Renaming catalog keywords

We are trying to reduce the number of keywords on a site that has a lot of content. Currently the site has 181.313 objects on it and 71.193 different keywords which make some operations in the site really slow.

We want to clean up the keywords like this:

  • normalize all keywords removing spare spaces
  • remove all keywords used less than 5 times
  • transform all keywords to lowercase

In order to reduce the lost of useful keywords I want to transform to lowercase before removing the ones used less than 5 times, but this will take a lot of time as the only way I know to achieve this is editing every single object and transforming all keywords there and this is going to be very inefficient:

keywords = catalog.uniqueValuesFor('Subject')
for k in keywords:
    results = catalog(Subject=k)
    for b in results:
        obj = b.getObject()
        subject = list(obj.Subject())
        subject.remove(k)
        subject.append(k.lower())
        obj.setSubject(tuple(subject))
        catalog.catalog_object(obj, idxs=['Subject'], update_metadata=False)

Is there an alternative for renaming keywords?

Well one thing I would do is check first if the keyword (k) is already lowercase.

1 Like

Also, once you have an object you need to modify turn all keywords into lowercase and remember the object uid to skip it in a later iteration.

yes, now that you mention it I think is better just to iterate over all objects instead and convert all keywords to lowercase like this:

results = catalog()
for b in results:
    obj = b.getObject()
    keywords = list(obj.Subject())
    lowercase = [k.lower() for k in keywords]
    if keywords == lowercase:
        continue
    obj.setSubject(tuple(lowercase))
    catalog.catalog_object(obj, idxs=['Subject'], update_metadata=False)

that has to be faster because I'm doing less catalog reindexes.

so, there no other way? no hidden catalog methods for doing this?

There used to be Products.PloneKeywordManager. I don't know if it still works. It adds a control panel to do all the renaming stuff.

yes, I know, but it becomes unusable with such a high number of keywords.

we need to give some love to it by adding these functions there.

If you want to update all the keywords you're going to have to edit all the objects; no more easy shortcuts that I see.

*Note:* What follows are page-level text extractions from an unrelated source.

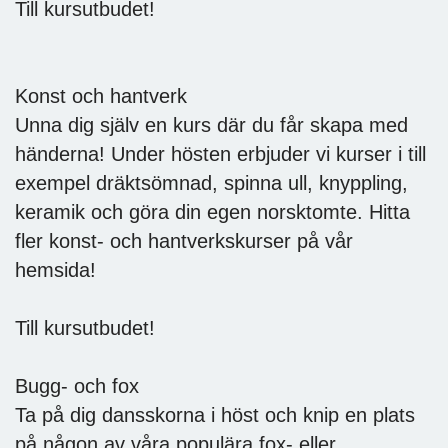
Till kursutbudet!
Konst och hantverk
Unna dig själv en kurs där du får skapa med
händerna! Under hösten erbjuder vi kurser i till
exempel dräktsömnad, spinna ull, knyppling,
keramik och göra din egen norsktomte. Hitta
fler konst- och hantverkskurser på vår
hemsida!
Till kursutbudet!
Bugg- och fox
Ta på dig dansskorna i höst och knip en plats
på någon av våra populära fox- eller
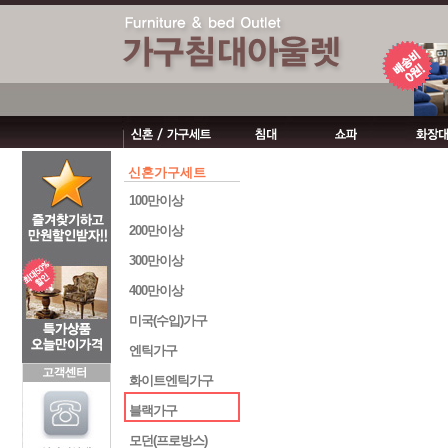
신혼가구세트
100만이상
200만이상
300만이상
400만이상
미국(수입)가구
엔틱가구
화이트엔틱가구
블랙가구
모던(프로방스)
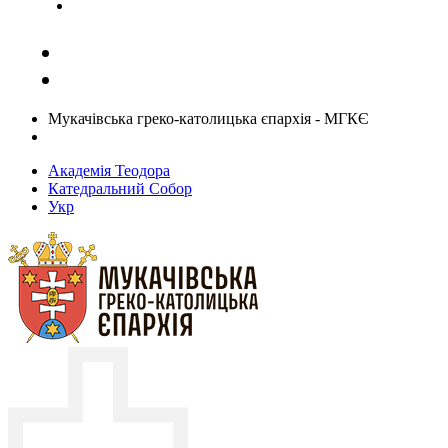
Задати запитання священику
Мукачівська греко-католицька єпархія - МГКЄ
Академія Теодора
Катедральний Собор
Укр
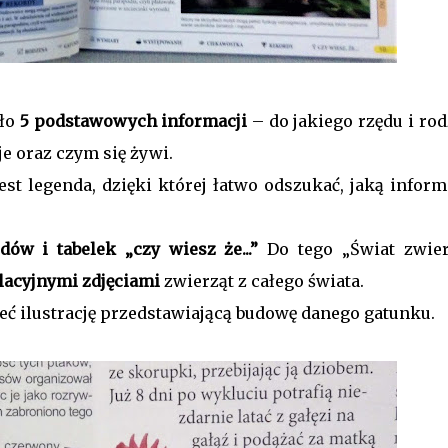
ało
5 podstawowych informacji
– do jakiego rzędu i ro
je oraz czym się żywi.
est legenda, dzięki której łatwo odszukać, jaką inform
dów i tabelek „czy wiesz że...”
Do tego „Świat zwier
lacyjnymi zdjęciami
zwierząt z całego świata.
ć ilustrację przedstawiającą budowę danego gatunku.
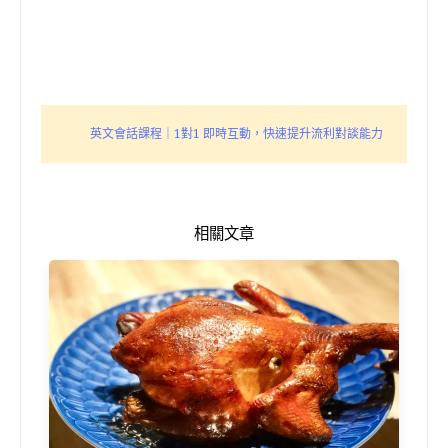
英文會話課程｜1對1 即時互動，快速提升流利對談能力
相關文章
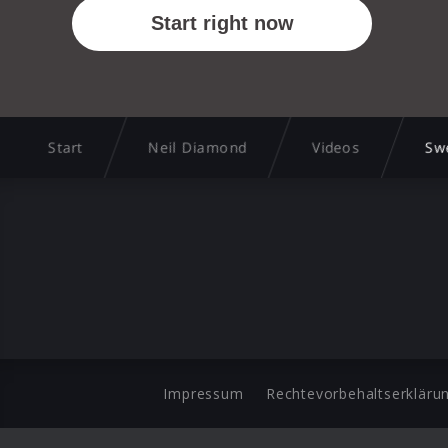
Start
Neil Diamond
Videos
Swe
Impressum
Rechtevorbehaltserkläru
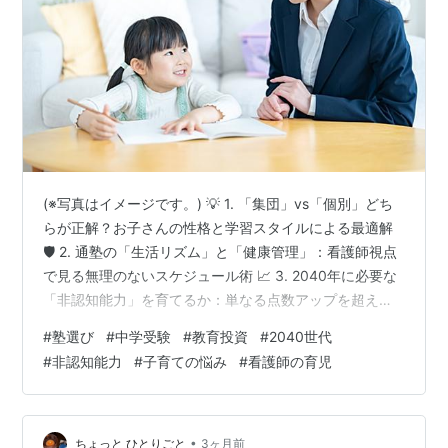
(※写真はイメージです。) 💡 1. 「集団」vs「個別」どち
らが正解？お子さんの性格と学習スタイルによる最適解
🛡️ 2. 通塾の「生活リズム」と「健康管理」：看護師視点
で見る無理のないスケジュール術 📈 3. 2040年に必要な
「非認知能力」を育てるか：単なる点数アップを超えた
価値 🚀 4. 親子で納得する最終決定：家庭の教育方針と
#
塾選び
#
中学受験
#
教育投資
#
2040世代
「相性」をマッチングさせる 偏差値だけで選ばない。
#
非認知能力
#
子育ての悩み
#
看護師の育児
2040年を生き抜く「思考力」を育む環境探し ✨ 2040
年、お子さんが社会の中心となる頃、求められるのは単
なる知識の量ではなく、正解のない問いに立ち向かう
「思考力」と「レジリエンス（折れない心）」です。 現
•
ちょっと ひとりごと
3ヶ月前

It doesn't sound like there would be huge negative consequences if this gets committed in batches, so I would just commit every 100 items or so and let it take the time it takes.

1 Like

this gist shows how to normalize keywords:

this gist shows how to clean up keywords:

in my case it took around 15 minutes to run the first one and 20 minutes to run the second.

share and enjoy!

2 Likes

Slightly related: If you want to postpone/disable all catalog reindexing operations for a while (and do a clear and rebuild catalog at the end), there's collective.noindexing. I think its use case at the time was migrations from Plone 3 to 4.X with multiple full reindexes running.

But you have to know the details of what is happening, if you are dependent on subsequent
ment catalog queries on those same indexes you're temporarily not updating to find content to process it's not much use.